Tak heran jika sejumlah penelitian menyatakan bahwa kualitas pendidikan dan guru di Indonesia secara umum masih terbilang rendah. Dilansir dari data Worldtop20 peringkat pendidikan Indonesia pada 2023 berada diurutan ke 67 dari 209 negara di dunia. Salah satu yang menyebabkan rendahnya kualitas pendidikan di Indonesia adalah rendahnya kualitas guru. Hasil dari UKG tahun 2021 sampai 2015, sekitar 81% guru di Indonesia bahkan tidak mencapai nilai minimum. Penelitian Bank Dunia, misalnya, menyatakan bahwa banyak guru yang memiliki kompetensi dan kemampuan yang rendah dalam mengajar. Sementara itu, penelitian SMERU Research Institute mengungkap bahwa salah satu penyebab signifikan dari rendahnya kualitas guru di Indonesia adalah proses perekrutan guru yang cenderung bertujuan untuk memenuhi kebutuhan Aparatur Sipil Negara (ASN), daripada berfokus pada pencarian guru yang berkualitas dan profesional. Penelitian tersebut juga menemukan bahwa sistem pendidikan guru yang ada sejauh ini belum mampu menghasilkan guru yang memiliki kompetensi yang dibutuhkan untuk mendukung pendidikan berkualitas.

_Tugas Dikerjakan_
Sebutkan semua sumber data atau penelitian yang dirujuk dalam kutipan tentang kualitas pendidikan di Indonesia di atas.

_Bahan_
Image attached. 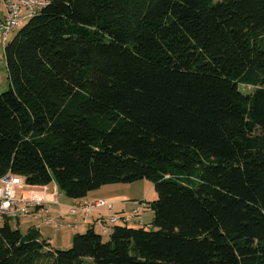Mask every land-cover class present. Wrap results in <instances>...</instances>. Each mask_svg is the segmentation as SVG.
<instances>
[{"label": "trees", "instance_id": "obj_1", "mask_svg": "<svg viewBox=\"0 0 264 264\" xmlns=\"http://www.w3.org/2000/svg\"><path fill=\"white\" fill-rule=\"evenodd\" d=\"M44 1L3 50L0 178L157 199L65 250L3 219L0 264H264V0Z\"/></svg>", "mask_w": 264, "mask_h": 264}, {"label": "built area", "instance_id": "obj_2", "mask_svg": "<svg viewBox=\"0 0 264 264\" xmlns=\"http://www.w3.org/2000/svg\"><path fill=\"white\" fill-rule=\"evenodd\" d=\"M5 14L0 18V49L4 50L9 41L10 33L19 28L26 18L46 5L44 0H2ZM59 191H49L47 186H29L24 180L14 174L8 173L0 178V219H19L26 216H41L44 225L51 226L55 231L64 229V224L50 216L51 205H60ZM106 207L111 213L98 219L100 233L108 235L114 225H128L134 221L142 225L138 214L133 216H117L112 212V205L103 200L89 201L79 205H72L68 213L75 217H87L97 208ZM63 214L58 213V218ZM72 228L73 225H65Z\"/></svg>", "mask_w": 264, "mask_h": 264}, {"label": "crops", "instance_id": "obj_3", "mask_svg": "<svg viewBox=\"0 0 264 264\" xmlns=\"http://www.w3.org/2000/svg\"><path fill=\"white\" fill-rule=\"evenodd\" d=\"M2 11H0V18H2L4 15V10H2ZM47 188L49 189V191H52V190L59 191L54 182L49 184L47 186ZM103 189H105V190H103ZM122 191H123V189L121 191H119V190H115V188H111V187L100 188L99 190H97V192H90L86 195V197H84L82 199H77V200L68 199L61 194V196L58 198V202L60 203V205H51L50 216L52 218L56 219L57 221H60L61 223L64 224V229L61 231L78 230L81 227H84L85 230H87L88 228L93 227L94 230H95V228H97L99 230V234H100V225L98 223V219L102 218V217H106V216L111 214L106 207L97 208L94 211H92L87 217H78V218L70 215L68 213V208H69V206L79 205V204L89 202V201L103 200L107 204L112 205V211H113L112 213L113 214H115L117 216H133L134 214H138V216H140L141 221H142V216L146 214L145 210H148V208H149L148 204H145V202H143V203H141L140 206H138L137 200H127L126 198H130V197L129 196L126 197L125 194L122 193ZM116 192H118V193H116ZM58 213L63 214V217L61 219L58 218ZM28 217H30V218H28L26 220L27 223L25 222L26 224H28L26 227L27 228L26 231L31 227H35L36 229L39 230L40 234L44 238V235L42 233V229H44L45 227H47V228H51V227L42 224L40 215H37V216L30 215ZM149 219H150L149 223H151L153 216L150 215ZM132 222H134V221H132ZM68 224L73 225V227L72 228L65 227V225H68ZM134 224H135V222H134ZM142 225H143V221H142ZM18 226H19V224L17 225V229H18ZM136 226H140V225L136 224ZM53 231H55V230H53ZM20 232H21V230H20ZM57 232H60V231H57ZM21 233H23V232H21ZM46 239L49 241V243L52 246L56 242L50 237H47ZM63 244H64V246H68V242L65 243V241H64Z\"/></svg>", "mask_w": 264, "mask_h": 264}, {"label": "rangeland", "instance_id": "obj_4", "mask_svg": "<svg viewBox=\"0 0 264 264\" xmlns=\"http://www.w3.org/2000/svg\"><path fill=\"white\" fill-rule=\"evenodd\" d=\"M5 10L4 9V5L2 3V0H0V11ZM3 12V11H2ZM21 28H17L15 30H13L10 35H9V39H12L17 32L20 30ZM9 88V82L7 80V72L5 69V61H4V57H3V50L0 49V93L7 91ZM115 188V190H119L122 191L123 194H125V196H129L130 198H126L127 200H137V204L138 206L141 205V203L145 202V204H148L154 200L157 199V193L155 192L154 188H153V184L147 180V179H143L131 184H113V185H107V186H103L101 188ZM99 190V189H98ZM102 190V189H101ZM105 190V189H103ZM92 192H97L96 191H92ZM118 193V192H116ZM146 214L142 216V221H143V227L146 229H151L150 223H149V216L152 215L153 213L150 211V209L148 208V210H145ZM30 218V217H21L19 219H10L9 220V225L14 228L17 229V225L18 229L21 230V232L25 233L26 232V227L28 224H26V220ZM26 222V223H25ZM3 220L0 219V226L2 225ZM29 223V222H28ZM129 226L132 227H136V223L134 224V222H130ZM86 230L84 227L79 228L78 230H72V231H53V229L51 228H47L45 227L44 229H42V233L44 235V238L46 239L47 237L52 238L54 241H56L53 244V247L56 249H68L71 245V240L73 235L75 234H81L84 233ZM95 231L99 234V230L97 228H95ZM108 235H103V239H107ZM67 239V240H66ZM60 241V242H59ZM64 241L65 243L68 242V246H64Z\"/></svg>", "mask_w": 264, "mask_h": 264}]
</instances>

_Jawaban_
- Data Worldtop20
- Hasil UKG
- Penelitian Bank Dunia
- Penelitian SMERU Research Institute